Due to logistical and political difficulties, I had to travel to Israel after my stay in Syria. As most of you know, anyone with any evidence of a visit to Israel won't be allowed to enter most all Arab countries. After four weeks in Damascus, I was excited to visit not only another country, but a very unique one. I took a service taxi to Amman and from there a taxi to the King Hussein border crossing. I left around 8am and arrived in Jerusalem at 4pm, which was an astonishing feat of time. Coming from a very undeveloped Syria, it wasn't just a financial shock to be back in the first world.

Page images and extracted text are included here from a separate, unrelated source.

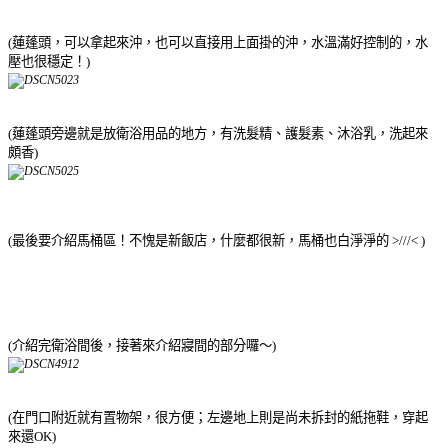
(蓮蓬頭，可以拿起來沖，也可以直接用上面掛的沖，水溫滿好控制的，水
壓也很穩定！)
(蓮蓬頭旁邊就是放衛浴用品的地方，有洗髮精、護髮素、沐浴乳，洗起來
頗香)
(最後要介紹馬桶區！不愧是新飯店，什麼都很新，馬桶也白淨淨的 >///< )
(介紹完衛浴間後，接著來介紹寢間的部分囉～)
(在門口附近就有置物架，很方便；左邊地上則是尚未拆封的紙拖鞋，穿起
來還OK)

Israel is a modern country, similar to Lebanon insofar as it also is a strange mix of the American, European and Mediterranean, somehow familiar, yet not. You can't open a read the news without hearing at least one mention of it nor can you get into a political discussion without hearing about Israel, the Palestinians and the United States. My goal, as a good traveler, was to keep my thoughts to myself and spend all of my time asking people I met as many questions as they'd answer.

One of Israel's most fabulous national parks is Caesarea north of Tel Aviv. During biblical times, Pontius Pilate was the prefect there.

One of the most interesting, if not amusing, activities is to walk through the ultra orthodox neighborhoods of Jerusalem. This was only one of many signs. Walking through the streets there, I no longer felt as if I was visiting another western culture, but rather a very foreign one.

The Temple Mount was open only from 8 to 9:30 a.m. while I was there and entering Al-Aqsa and the Dome of the Rock was't allowed. Security was extremely extremely tight with soldiers even opening my water bottle to smell for chemicals. That was a first. Nevertheless, I was struck with awe as I first layed eyes on the Dome of the Rock. It's far and away the most truly stunning thing I've seen anywhere in the world.

It was here that onn September 28, Ariel Sharon visited in the Temple Mount. The pretext for his visit was to check complaints by archeologists that Muslim religious authorities had vandalized archeological remains beneath the surface of the mount during the conversion of Solomon's Stables into a mosque. By the evening, mass riots had broken out in the Arab areas of Jerusalem and the next day rioting erupted all over Gaza and the West Bank. The second Intifada had started.

Distinctly different from the other three quarters of Jerusalem (Jewish, Christian, Armenian), the Muslim quarter shows you just how divided Arab Israelis are from Jews. A few minutes walk puts you back into "The Middle East" so to say. They may as well stamp your passport. Prices go down, harassment goes up, signs in Hebrew drop off and almost Jews are present. It could have been Damascus or Amman. The other thing which made it distinctly Arab, or which could tell one which neighborhood he's in, was the trash. For a culture which makes people wash before prayer thus stressing cleanliness, they sure seem to enjoy living in filth.

Part of the British legacy in what was then Palestine remains. I stayed with a friend in central Jerusalem near the Agripos market which was a 15 minute walk to the old city. About halfway between, is a small area of government buildings all built by the British each with a plaque with the dates, functions and so forth. Naturally, they are still in use. Also, as you see below, not only the buildings remain in use but the mailboxes. There are a number of them throughout the city.